Comment from Minh Nguyen on 3 June 2022 at 20:12

(También hay una discusión relacionado sobre los errores tipográficos en los nombres de las iglesias en español.)

Thank you for thoroughly documenting your process here.

I’ve also encountered a lot of similar spelling mistakes in Spanish-speaking neighborhoods of San José, California. The signs of taquerías, panaderías, and carnicerías are usually posted in ALL CAPS, so the diacritics are omitted for convenience.1 Non–Spanish speakers either don’t know that there should be diacritics or don’t know which ones to use. Sometimes people even remove the diacritics, thinking that’s more faithful to the on-the-ground principle.2

The same problem affects the city’s Vietnamese-speaking neighborhoods so much that I added a short tip to the wiki about how to tag name:vi. Maybe there needs to be a page about name:es to raise awareness of this issue and, eventually, facilitate the development of QA validation rules to catch these problems earlier.

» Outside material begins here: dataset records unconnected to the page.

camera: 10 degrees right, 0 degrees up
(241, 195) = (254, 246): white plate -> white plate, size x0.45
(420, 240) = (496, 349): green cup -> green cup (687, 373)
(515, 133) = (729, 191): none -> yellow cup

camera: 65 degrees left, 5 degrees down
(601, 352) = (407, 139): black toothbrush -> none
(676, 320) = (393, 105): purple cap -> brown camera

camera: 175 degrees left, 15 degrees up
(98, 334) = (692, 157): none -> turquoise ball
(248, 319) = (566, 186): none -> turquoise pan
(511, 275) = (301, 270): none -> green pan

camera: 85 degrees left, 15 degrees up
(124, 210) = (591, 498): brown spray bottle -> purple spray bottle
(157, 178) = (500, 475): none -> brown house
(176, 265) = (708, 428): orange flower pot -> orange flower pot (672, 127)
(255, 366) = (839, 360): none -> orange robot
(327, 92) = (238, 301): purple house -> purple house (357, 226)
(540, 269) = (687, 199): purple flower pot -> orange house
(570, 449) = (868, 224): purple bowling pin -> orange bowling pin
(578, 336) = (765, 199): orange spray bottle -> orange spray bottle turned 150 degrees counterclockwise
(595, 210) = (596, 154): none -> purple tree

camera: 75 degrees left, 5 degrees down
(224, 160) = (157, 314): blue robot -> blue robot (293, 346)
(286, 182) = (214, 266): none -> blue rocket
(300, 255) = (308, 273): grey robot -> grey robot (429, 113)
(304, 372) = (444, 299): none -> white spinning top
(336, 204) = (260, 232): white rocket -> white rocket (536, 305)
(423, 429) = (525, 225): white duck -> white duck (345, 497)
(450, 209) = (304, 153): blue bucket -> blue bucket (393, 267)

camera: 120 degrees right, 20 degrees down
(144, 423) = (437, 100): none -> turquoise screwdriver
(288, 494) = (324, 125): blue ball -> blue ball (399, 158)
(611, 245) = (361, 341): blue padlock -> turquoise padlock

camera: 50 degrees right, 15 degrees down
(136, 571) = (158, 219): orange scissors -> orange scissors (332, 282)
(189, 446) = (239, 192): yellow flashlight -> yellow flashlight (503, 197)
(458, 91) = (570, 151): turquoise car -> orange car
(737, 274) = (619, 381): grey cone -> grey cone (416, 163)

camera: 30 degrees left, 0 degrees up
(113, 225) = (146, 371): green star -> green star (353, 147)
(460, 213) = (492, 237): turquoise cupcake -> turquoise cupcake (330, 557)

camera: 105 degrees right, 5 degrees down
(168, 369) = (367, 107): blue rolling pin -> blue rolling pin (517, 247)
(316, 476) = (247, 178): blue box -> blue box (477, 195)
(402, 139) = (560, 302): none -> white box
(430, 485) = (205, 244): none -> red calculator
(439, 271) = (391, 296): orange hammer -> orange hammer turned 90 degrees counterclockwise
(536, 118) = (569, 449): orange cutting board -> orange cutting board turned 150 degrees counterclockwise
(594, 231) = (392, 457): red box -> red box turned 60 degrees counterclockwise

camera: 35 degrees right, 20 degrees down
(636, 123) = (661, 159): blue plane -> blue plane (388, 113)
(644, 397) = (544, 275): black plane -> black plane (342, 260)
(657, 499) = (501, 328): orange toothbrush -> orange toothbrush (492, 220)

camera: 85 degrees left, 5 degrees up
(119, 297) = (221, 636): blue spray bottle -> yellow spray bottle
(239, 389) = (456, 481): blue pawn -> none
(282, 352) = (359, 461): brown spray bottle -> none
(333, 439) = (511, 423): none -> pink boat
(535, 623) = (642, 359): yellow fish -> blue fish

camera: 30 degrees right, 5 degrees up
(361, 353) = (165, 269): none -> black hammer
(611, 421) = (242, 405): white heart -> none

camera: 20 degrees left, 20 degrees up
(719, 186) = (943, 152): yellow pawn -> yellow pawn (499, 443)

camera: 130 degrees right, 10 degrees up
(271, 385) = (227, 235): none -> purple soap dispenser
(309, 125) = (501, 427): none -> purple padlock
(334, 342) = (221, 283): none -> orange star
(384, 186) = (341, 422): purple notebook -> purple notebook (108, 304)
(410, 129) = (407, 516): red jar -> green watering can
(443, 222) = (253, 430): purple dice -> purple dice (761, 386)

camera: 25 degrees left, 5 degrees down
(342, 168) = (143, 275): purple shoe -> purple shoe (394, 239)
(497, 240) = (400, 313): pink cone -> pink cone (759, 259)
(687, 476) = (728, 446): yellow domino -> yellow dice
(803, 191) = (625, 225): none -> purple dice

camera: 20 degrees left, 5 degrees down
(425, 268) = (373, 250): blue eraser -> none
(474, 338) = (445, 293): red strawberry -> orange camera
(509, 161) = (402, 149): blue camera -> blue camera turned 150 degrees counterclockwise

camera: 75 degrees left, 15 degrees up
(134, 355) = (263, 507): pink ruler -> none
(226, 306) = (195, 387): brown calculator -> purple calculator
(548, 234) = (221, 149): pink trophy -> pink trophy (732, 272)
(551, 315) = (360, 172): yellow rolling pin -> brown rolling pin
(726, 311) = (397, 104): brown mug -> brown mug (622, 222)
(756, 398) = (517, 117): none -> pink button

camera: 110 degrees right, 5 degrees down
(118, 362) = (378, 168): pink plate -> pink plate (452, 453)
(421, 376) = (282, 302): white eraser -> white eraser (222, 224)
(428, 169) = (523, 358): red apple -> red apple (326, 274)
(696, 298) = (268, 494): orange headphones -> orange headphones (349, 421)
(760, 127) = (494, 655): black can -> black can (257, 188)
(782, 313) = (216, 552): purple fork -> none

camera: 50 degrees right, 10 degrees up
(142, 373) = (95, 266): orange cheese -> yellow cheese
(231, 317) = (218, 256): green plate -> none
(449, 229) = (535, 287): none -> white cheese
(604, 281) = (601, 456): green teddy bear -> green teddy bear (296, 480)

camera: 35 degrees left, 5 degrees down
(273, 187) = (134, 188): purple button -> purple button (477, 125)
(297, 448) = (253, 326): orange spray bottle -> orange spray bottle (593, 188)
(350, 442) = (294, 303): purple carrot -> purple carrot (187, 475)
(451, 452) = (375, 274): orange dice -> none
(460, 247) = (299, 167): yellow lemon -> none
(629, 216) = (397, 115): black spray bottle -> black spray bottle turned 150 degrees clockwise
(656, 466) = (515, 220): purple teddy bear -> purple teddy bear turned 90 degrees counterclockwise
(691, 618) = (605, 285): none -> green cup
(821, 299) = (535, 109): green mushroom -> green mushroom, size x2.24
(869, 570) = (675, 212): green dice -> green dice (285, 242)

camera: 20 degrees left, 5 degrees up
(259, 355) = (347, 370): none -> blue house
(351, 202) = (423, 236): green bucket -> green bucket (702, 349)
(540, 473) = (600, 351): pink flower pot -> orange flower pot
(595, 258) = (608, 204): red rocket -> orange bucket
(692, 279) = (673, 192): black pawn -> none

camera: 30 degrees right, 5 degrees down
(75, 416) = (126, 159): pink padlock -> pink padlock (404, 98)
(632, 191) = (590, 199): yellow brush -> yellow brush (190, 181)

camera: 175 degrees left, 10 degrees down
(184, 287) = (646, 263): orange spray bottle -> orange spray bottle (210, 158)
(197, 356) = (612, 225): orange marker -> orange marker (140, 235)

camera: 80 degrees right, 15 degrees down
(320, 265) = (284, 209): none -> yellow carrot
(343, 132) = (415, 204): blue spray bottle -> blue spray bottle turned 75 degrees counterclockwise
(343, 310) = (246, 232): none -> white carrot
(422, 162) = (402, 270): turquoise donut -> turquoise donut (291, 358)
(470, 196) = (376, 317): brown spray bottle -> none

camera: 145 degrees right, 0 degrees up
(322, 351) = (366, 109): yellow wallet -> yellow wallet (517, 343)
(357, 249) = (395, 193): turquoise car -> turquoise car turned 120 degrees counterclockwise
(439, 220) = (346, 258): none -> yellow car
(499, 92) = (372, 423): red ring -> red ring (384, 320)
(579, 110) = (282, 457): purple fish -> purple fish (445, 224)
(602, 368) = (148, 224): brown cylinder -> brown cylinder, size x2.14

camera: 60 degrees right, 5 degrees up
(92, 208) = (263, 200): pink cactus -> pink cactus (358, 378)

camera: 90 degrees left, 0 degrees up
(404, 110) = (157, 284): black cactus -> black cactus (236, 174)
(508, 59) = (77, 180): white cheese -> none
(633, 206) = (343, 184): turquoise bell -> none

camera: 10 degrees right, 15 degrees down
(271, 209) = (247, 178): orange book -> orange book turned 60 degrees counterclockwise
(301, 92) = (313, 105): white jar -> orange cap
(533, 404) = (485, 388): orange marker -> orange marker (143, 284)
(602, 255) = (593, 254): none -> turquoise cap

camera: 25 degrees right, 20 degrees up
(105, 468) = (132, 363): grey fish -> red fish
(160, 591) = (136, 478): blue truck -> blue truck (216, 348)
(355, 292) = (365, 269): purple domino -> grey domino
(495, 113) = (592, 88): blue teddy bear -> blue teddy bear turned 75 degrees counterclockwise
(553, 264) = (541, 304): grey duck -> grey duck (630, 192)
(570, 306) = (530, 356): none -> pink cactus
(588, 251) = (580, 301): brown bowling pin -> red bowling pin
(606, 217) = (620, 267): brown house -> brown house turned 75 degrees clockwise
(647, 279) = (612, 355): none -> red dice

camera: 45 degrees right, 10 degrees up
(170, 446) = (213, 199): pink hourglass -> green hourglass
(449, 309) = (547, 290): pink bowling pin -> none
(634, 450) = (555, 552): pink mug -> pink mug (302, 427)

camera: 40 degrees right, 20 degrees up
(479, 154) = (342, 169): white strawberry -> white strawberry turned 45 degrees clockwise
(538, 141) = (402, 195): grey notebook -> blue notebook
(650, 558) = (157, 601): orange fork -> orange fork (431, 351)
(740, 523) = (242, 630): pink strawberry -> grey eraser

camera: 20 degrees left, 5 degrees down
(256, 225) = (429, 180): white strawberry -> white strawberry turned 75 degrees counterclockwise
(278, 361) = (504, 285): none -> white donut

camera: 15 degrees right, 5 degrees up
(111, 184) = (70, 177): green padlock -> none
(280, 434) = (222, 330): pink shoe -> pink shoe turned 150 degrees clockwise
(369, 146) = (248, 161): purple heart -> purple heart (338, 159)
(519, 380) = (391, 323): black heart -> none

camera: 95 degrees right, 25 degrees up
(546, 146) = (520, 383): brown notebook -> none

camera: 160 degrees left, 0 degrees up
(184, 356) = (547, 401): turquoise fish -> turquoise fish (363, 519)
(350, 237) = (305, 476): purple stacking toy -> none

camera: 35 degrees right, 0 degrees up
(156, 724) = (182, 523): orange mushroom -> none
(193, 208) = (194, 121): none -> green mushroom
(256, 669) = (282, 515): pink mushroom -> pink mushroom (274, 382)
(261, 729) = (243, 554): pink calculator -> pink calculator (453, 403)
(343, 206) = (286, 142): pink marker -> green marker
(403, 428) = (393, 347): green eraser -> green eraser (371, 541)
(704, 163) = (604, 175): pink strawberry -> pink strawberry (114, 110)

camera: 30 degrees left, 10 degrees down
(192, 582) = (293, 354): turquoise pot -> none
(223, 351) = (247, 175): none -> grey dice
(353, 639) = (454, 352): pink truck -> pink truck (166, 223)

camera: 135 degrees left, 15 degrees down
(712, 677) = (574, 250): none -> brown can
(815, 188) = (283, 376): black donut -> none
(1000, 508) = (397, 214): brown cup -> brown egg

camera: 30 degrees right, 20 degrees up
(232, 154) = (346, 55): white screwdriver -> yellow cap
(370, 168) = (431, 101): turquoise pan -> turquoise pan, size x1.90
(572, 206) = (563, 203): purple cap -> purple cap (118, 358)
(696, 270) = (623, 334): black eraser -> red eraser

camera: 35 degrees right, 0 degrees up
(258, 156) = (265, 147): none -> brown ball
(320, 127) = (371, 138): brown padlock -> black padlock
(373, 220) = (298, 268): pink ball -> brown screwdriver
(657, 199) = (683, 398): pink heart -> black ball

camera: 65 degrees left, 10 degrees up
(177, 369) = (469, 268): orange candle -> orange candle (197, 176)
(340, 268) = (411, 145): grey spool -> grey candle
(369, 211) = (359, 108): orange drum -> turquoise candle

  1. Even though language authorities like the RAE and academic institutions like the Library of Congress have ended this practice, it persists in signmaking. 

  2. Incidentally, the name of this city has been the subject of a slow-moving edit war for years, reflecting a real-world dispute about whether it should include the acute mark. 

Comment from mariotomo on 3 June 2022 at 23:43

Hi Minh Nguyen!

about San Jose in California, my guess is limited to name:en and name:es, respectively San Jose and San José. IIUC, the city council decided that the official city name should be in Spanish. in this situation it does not surprise me that the value for name is seen as debatable.

about accents, I’ve noticed that Italians have a better ear for them, funny enough: we don’t write them except on the last syllable.

Comment from Minh Nguyen on 4 June 2022 at 06:10

It’s officially San José in English, based on the Spanish name, so the debate is about which English name is the main one. As the wiki page suggests, it’s pretty complicated, but currently the unaccented name is the name in OSM. Fortunately, the names you’re looking at would be uncontroversial, so your tips will probably come in handy for me. Thanks again!